Please report how many lines in the records below contain the word "Mediation", giving only that number.

◇ ◇ ◇ ◇ ◇ ◇ ◇

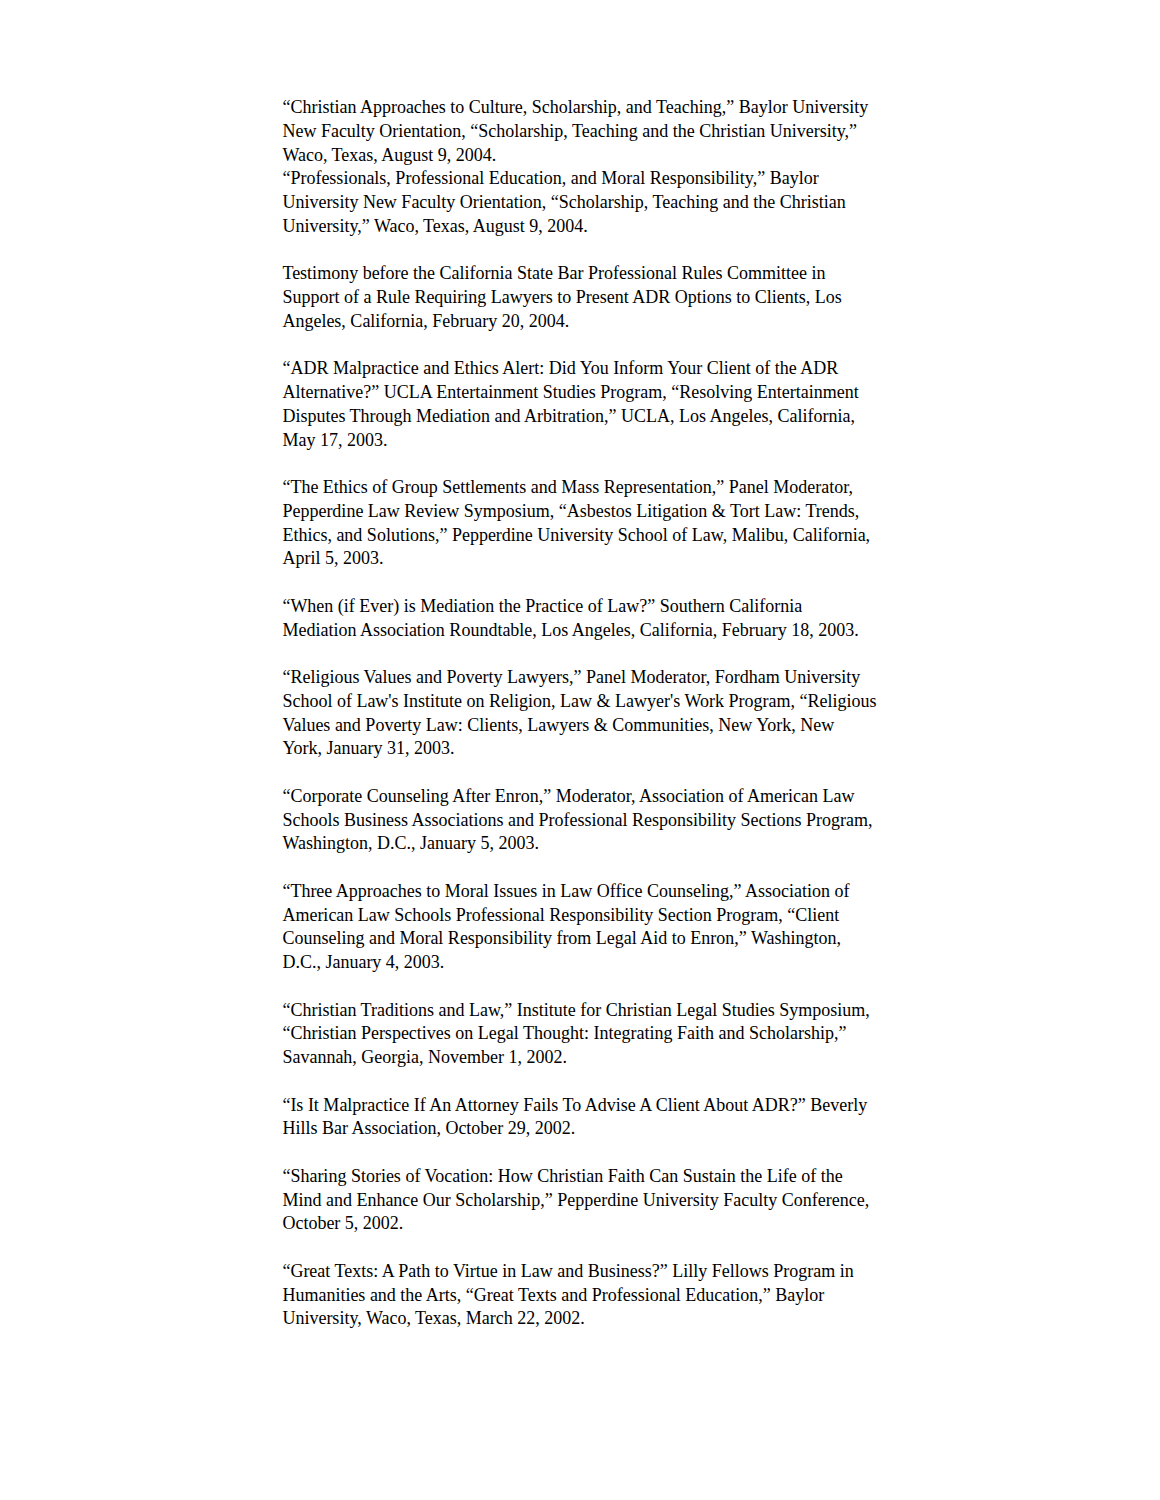“Christian Approaches to Culture, Scholarship, and Teaching,” Baylor University New Faculty Orientation, “Scholarship, Teaching and the Christian University,” Waco, Texas, August 9, 2004.
“Professionals, Professional Education, and Moral Responsibility,” Baylor University New Faculty Orientation, “Scholarship, Teaching and the Christian University,” Waco, Texas, August 9, 2004.
Testimony before the California State Bar Professional Rules Committee in Support of a Rule Requiring Lawyers to Present ADR Options to Clients, Los Angeles, California, February 20, 2004.
“ADR Malpractice and Ethics Alert: Did You Inform Your Client of the ADR Alternative?” UCLA Entertainment Studies Program, “Resolving Entertainment Disputes Through Mediation and Arbitration,” UCLA, Los Angeles, California, May 17, 2003.
“The Ethics of Group Settlements and Mass Representation,” Panel Moderator, Pepperdine Law Review Symposium, “Asbestos Litigation & Tort Law: Trends, Ethics, and Solutions,” Pepperdine University School of Law, Malibu, California, April 5, 2003.
“When (if Ever) is Mediation the Practice of Law?” Southern California Mediation Association Roundtable, Los Angeles, California, February 18, 2003.
“Religious Values and Poverty Lawyers,” Panel Moderator, Fordham University School of Law's Institute on Religion, Law & Lawyer's Work Program, “Religious Values and Poverty Law: Clients, Lawyers & Communities, New York, New York, January 31, 2003.
“Corporate Counseling After Enron,” Moderator, Association of American Law Schools Business Associations and Professional Responsibility Sections Program, Washington, D.C., January 5, 2003.
“Three Approaches to Moral Issues in Law Office Counseling,” Association of American Law Schools Professional Responsibility Section Program, “Client Counseling and Moral Responsibility from Legal Aid to Enron,” Washington, D.C., January 4, 2003.
“Christian Traditions and Law,” Institute for Christian Legal Studies Symposium, “Christian Perspectives on Legal Thought: Integrating Faith and Scholarship,” Savannah, Georgia, November 1, 2002.
“Is It Malpractice If An Attorney Fails To Advise A Client About ADR?” Beverly Hills Bar Association, October 29, 2002.
“Sharing Stories of Vocation: How Christian Faith Can Sustain the Life of the Mind and Enhance Our Scholarship,” Pepperdine University Faculty Conference, October 5, 2002.
“Great Texts: A Path to Virtue in Law and Business?” Lilly Fellows Program in Humanities and the Arts, “Great Texts and Professional Education,” Baylor University, Waco, Texas, March 22, 2002.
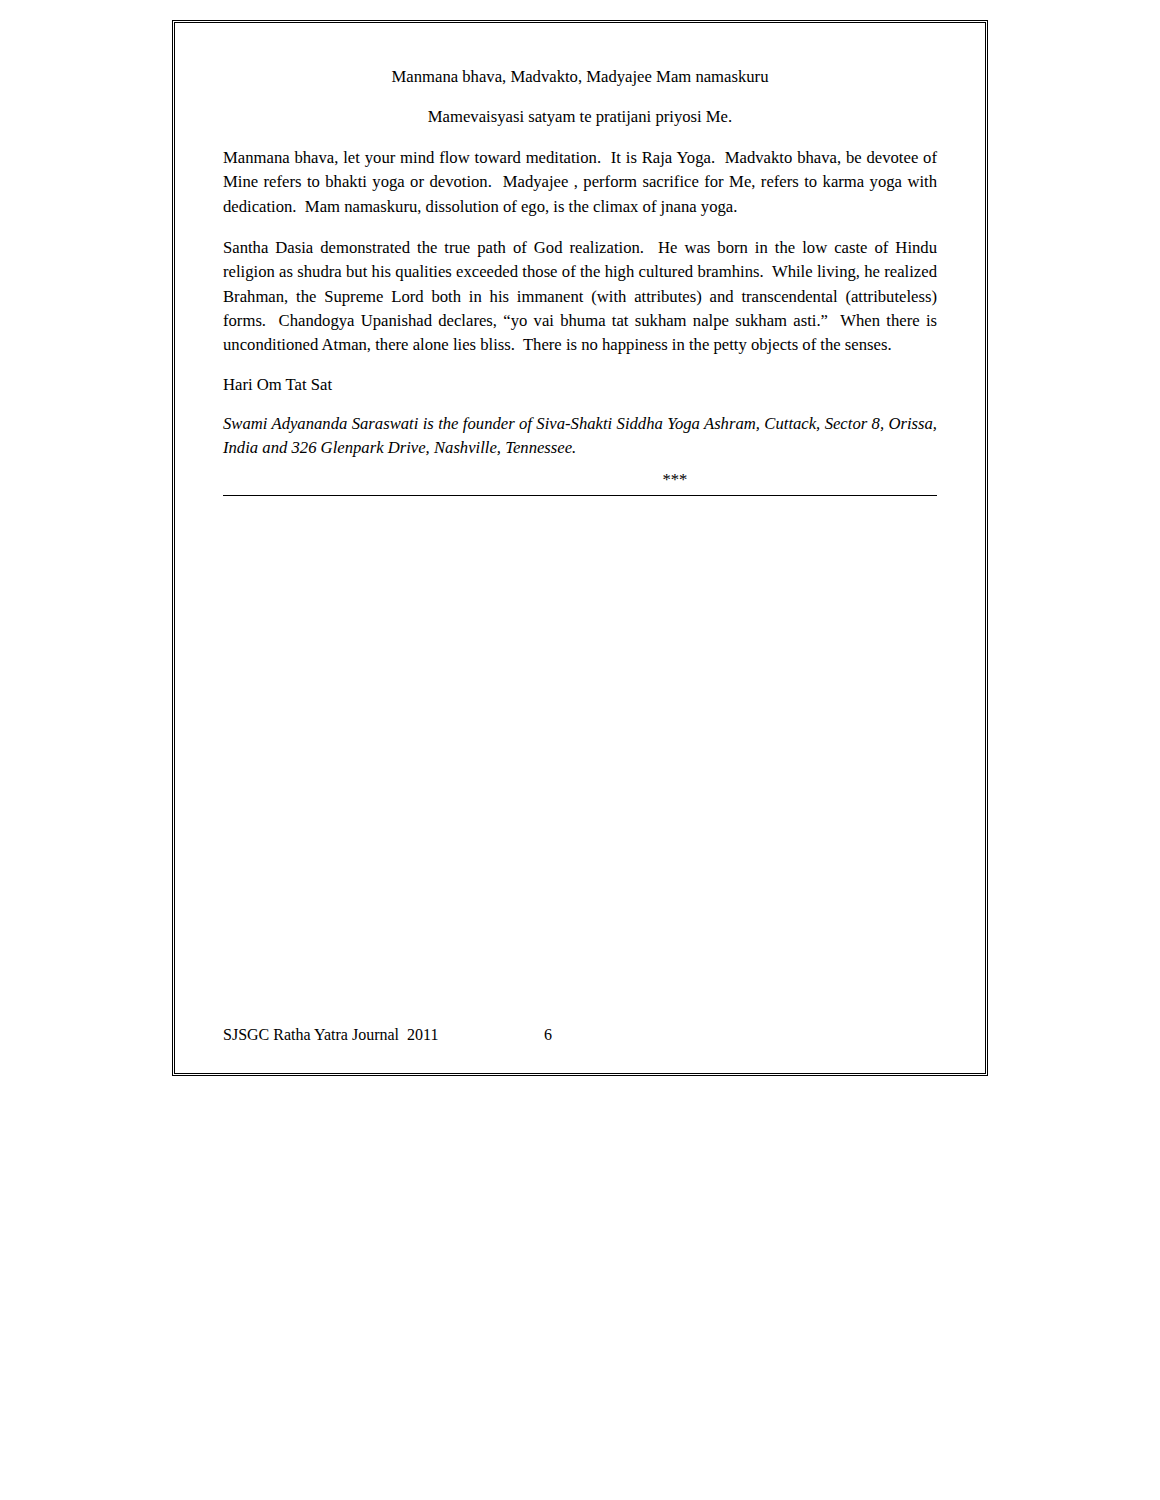Manmana bhava, Madvakto, Madyajee Mam namaskuru
Mamevaisyasi satyam te pratijani priyosi Me.
Manmana bhava, let your mind flow toward meditation. It is Raja Yoga. Madvakto bhava, be devotee of Mine refers to bhakti yoga or devotion. Madyajee , perform sacrifice for Me, refers to karma yoga with dedication. Mam namaskuru, dissolution of ego, is the climax of jnana yoga.
Santha Dasia demonstrated the true path of God realization. He was born in the low caste of Hindu religion as shudra but his qualities exceeded those of the high cultured bramhins. While living, he realized Brahman, the Supreme Lord both in his immanent (with attributes) and transcendental (attributeless) forms. Chandogya Upanishad declares, “yo vai bhuma tat sukham nalpe sukham asti.” When there is unconditioned Atman, there alone lies bliss. There is no happiness in the petty objects of the senses.
Hari Om Tat Sat
Swami Adyananda Saraswati is the founder of Siva-Shakti Siddha Yoga Ashram, Cuttack, Sector 8, Orissa, India and 326 Glenpark Drive, Nashville, Tennessee.
***
SJSGC Ratha Yatra Journal 2011 6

◇ ◇ ◇ ◇ ◇ ◇ ◇

§ **SOLUTION BELOW**
2